• _EXCERPTED TEXT_
3) Have ever made a tent caterpillar/dandelion meal in your cabin in the woods and have fed it to unsuspecting neighbor children.
4) Were slipped a mild tranquilizer and was told it was a car sick pill……for years.
5) Have killed the Boogeyman after lying in wait for it/him under your bed.
6) Have peed your pants from laughing because a monkey has stepped onto your best friend’s head and the best friend doesn’t know what is on her head.
7) Have puked on the school bus and all the kids had to raise their feet while the bus was going up hills.
If you have not been able to raise your hand for any of these normal every day experiences, you are invited to join Vickie as she revisits her childhood during the fifties, sixties, and early seventies. Visit the private Catholic school where she was sent because she flunked an early entrance exam. Sister Potato Head is waiting to stick you into the low reading group, “The Slow Sloths.” Follow Vickie as she takes you for a walk around the best neighborhood in Weirton, West Virginia. Don’t eat anything she tries to feed you in her cabin in the woods, however, especially if she is giggling as she hands it to you, but yet promises it doesn’t contain “real” things.

• _DATA SECTION_
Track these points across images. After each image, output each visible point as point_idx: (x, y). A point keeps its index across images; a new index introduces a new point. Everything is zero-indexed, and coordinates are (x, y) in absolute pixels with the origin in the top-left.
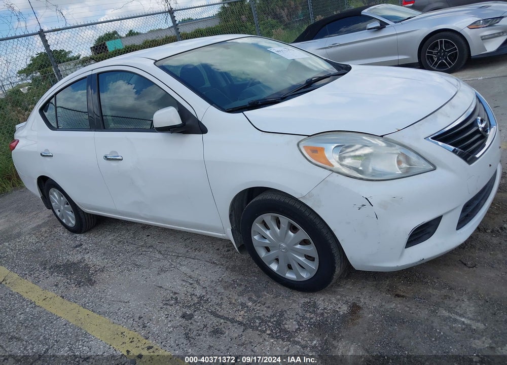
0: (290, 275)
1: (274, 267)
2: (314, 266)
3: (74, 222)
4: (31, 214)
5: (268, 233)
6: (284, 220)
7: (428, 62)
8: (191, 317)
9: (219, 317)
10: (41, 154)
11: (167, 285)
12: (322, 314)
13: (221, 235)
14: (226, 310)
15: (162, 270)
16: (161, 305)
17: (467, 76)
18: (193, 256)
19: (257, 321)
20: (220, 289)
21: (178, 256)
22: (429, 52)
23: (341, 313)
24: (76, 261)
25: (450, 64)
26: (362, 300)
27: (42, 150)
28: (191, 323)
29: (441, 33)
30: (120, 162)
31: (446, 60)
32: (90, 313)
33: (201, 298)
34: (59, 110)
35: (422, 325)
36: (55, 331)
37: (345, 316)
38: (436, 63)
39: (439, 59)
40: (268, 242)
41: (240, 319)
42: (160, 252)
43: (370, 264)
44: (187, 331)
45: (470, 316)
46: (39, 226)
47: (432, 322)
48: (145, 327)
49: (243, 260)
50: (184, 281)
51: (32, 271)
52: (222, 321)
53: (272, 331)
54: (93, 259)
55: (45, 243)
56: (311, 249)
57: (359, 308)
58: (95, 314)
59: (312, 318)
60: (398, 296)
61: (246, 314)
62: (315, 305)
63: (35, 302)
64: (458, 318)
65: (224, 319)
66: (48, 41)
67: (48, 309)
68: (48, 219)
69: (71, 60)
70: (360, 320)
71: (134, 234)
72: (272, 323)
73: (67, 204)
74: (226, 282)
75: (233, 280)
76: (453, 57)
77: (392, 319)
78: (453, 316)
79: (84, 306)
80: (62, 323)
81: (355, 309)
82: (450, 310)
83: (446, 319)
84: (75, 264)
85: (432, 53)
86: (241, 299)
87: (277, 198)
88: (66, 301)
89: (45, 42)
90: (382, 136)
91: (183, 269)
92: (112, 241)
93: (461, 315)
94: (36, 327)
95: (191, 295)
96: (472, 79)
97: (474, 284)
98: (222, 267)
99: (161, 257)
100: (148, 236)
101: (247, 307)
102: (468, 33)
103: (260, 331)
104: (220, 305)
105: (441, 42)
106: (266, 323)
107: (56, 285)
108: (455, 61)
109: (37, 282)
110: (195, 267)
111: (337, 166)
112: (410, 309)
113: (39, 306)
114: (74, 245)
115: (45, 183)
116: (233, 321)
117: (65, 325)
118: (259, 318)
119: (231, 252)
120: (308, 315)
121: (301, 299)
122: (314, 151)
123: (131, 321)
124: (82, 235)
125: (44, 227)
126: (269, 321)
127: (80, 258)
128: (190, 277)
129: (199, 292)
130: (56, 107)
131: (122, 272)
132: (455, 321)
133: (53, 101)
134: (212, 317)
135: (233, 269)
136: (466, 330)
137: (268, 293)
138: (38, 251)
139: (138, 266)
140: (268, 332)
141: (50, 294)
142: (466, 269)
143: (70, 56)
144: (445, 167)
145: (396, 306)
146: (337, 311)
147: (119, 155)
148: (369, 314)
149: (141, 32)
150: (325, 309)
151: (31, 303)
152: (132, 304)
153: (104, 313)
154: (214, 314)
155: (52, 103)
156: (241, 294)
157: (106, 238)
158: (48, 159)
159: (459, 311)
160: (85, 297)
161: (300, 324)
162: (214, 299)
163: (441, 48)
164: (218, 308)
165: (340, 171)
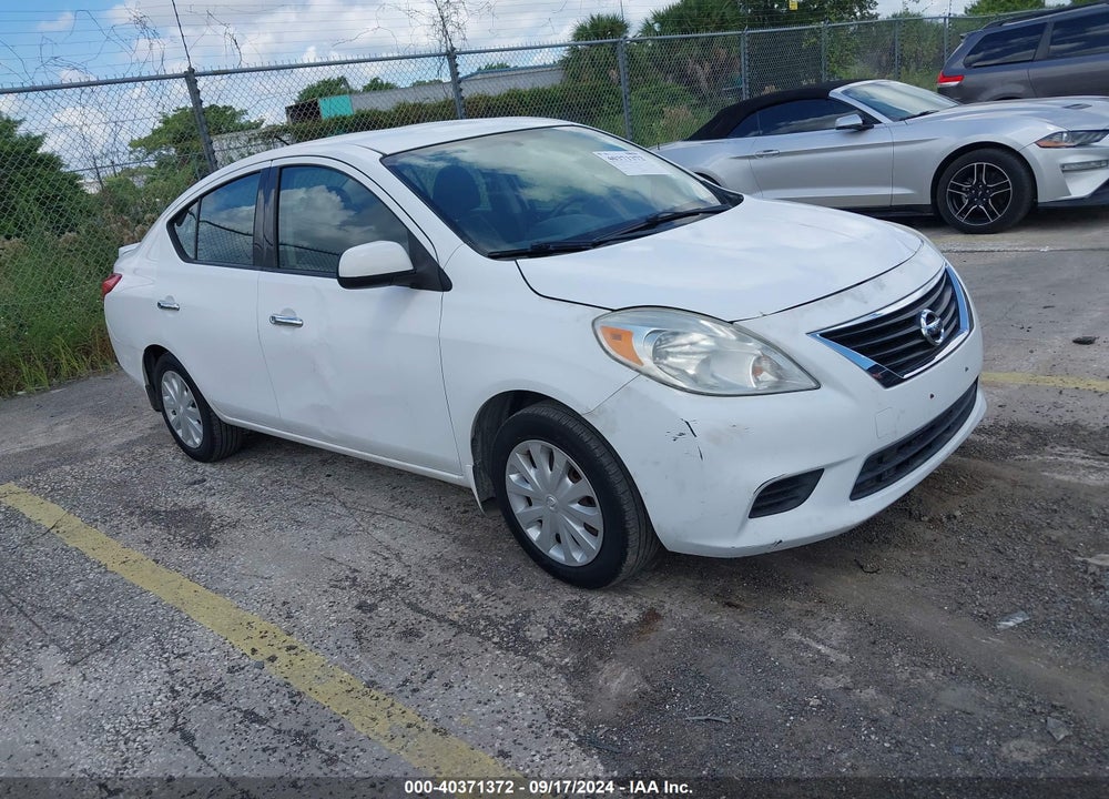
0: (555, 553)
1: (534, 534)
2: (594, 544)
3: (198, 441)
4: (119, 422)
5: (532, 472)
6: (561, 457)
7: (949, 205)
8: (373, 607)
9: (421, 611)
10: (159, 304)
11: (344, 557)
12: (593, 620)
13: (456, 477)
14: (435, 603)
15: (341, 533)
16: (326, 587)
17: (1022, 243)
18: (401, 514)
19: (482, 622)
20: (433, 570)
21: (374, 514)
22: (953, 186)
23: (626, 622)
24: (189, 506)
25: (993, 215)
26: (667, 606)
27: (162, 298)
28: (371, 617)
29: (981, 150)
30: (298, 329)
31: (986, 206)
32: (201, 589)
33: (397, 581)
34: (203, 227)
35: (750, 649)
36: (134, 612)
37: (630, 625)
38: (966, 209)
39: (971, 203)
40: (530, 489)
41: (455, 617)
42: (344, 504)
43: (689, 540)
44: (360, 629)
45: (835, 643)
46: (132, 443)
47: (769, 647)
48: (289, 616)
49: (487, 528)
50: (375, 552)
51: (107, 516)
52: (424, 618)
53: (502, 638)
54: (219, 506)
55: (139, 472)
56: (594, 515)
57: (658, 617)
58: (208, 592)
59: (574, 625)
60: (730, 605)
61: (466, 611)
62: (586, 607)
63: (106, 565)
64: (814, 644)
65: (427, 615)
66: (202, 93)
67: (128, 577)
68: (149, 431)
69: (242, 128)
70: (652, 635)
71: (303, 470)
72: (507, 627)
73: (193, 406)
74: (447, 561)
75: (460, 559)
76: (1000, 201)
77: (705, 637)
78: (807, 641)
79: (192, 578)
80: (150, 599)
81: (651, 617)
82: (806, 632)
83: (792, 644)
84: (186, 510)
85: (960, 188)
86: (465, 589)
87: (556, 418)
88: (161, 567)
89: (195, 93)
90: (732, 323)
91: (378, 534)
92: (261, 478)
93: (819, 641)
94: (102, 604)
95: (383, 575)
96: (1029, 249)
97: (862, 597)
98: (446, 536)
99: (344, 511)
100: (329, 476)
101: (472, 600)
102: (1035, 155)
103: (483, 637)
104: (427, 594)
105: (980, 167)
106: (496, 625)
107: (148, 542)
108: (1003, 209)
109: (114, 533)
110: (400, 532)
111: (648, 363)
112: (742, 625)
113: (112, 572)
114: (189, 480)
115: (158, 360)
116: (441, 619)
117: (155, 603)
118: (488, 618)
119: (469, 515)
120: (569, 620)
121: (567, 595)
122: (618, 336)
123: (268, 607)
124: (209, 465)
125: (141, 445)
126: (502, 624)
127: (197, 500)
128: (388, 548)
129: (396, 571)
130: (198, 222)
131: (269, 530)
132: (807, 647)
133: (194, 208)
134: (409, 611)
135: (465, 542)
136: (818, 662)
137: (514, 582)
138: (123, 484)
139: (300, 524)
140: (496, 640)
141: (136, 555)
142: (860, 574)
143: (243, 120)
144: (837, 386)
145: (721, 619)
146: (620, 618)
147: (298, 316)
148: (670, 627)
149: (399, 84)
150: (600, 613)
151: (99, 567)
152: (276, 582)
153: (224, 592)
154: (414, 607)
155: (191, 214)
156: (467, 581)
157: (252, 473)
158: (169, 314)
159: (819, 635)
160: (196, 564)
161: (551, 632)
162: (420, 585)
163: (979, 180)
164: (421, 598)
165: (652, 373)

• _TASK LIST_
a – In the text about Vickie's childhood, what is the low reading group that Sister Potato Head puts you in called?
b – Continue the text about Vickie's childhood from its last sentence.

• _OUTPUTS FOR THE TASKS_
a – "The Slow Sloths."

b –
Jumping in Mud Puddles is a witty self-deprecating memoir with stories that will either make you smile because it reminds you of your own childhood or it will make you laugh because you are glad you weren’t a picky, hyper, big fat liar like Vickie.
And for the record, the cursing throughout the book is a really bad habit that grown-up Vickie acquired while teaching fourth grade. I mean, she doesn’t curse in front of the class…..yet. She apologizes for her potty mouth and hopes that you will see that she is just a grown up version of that skinny child of the sixties. Well, you can leave out the skinny part.”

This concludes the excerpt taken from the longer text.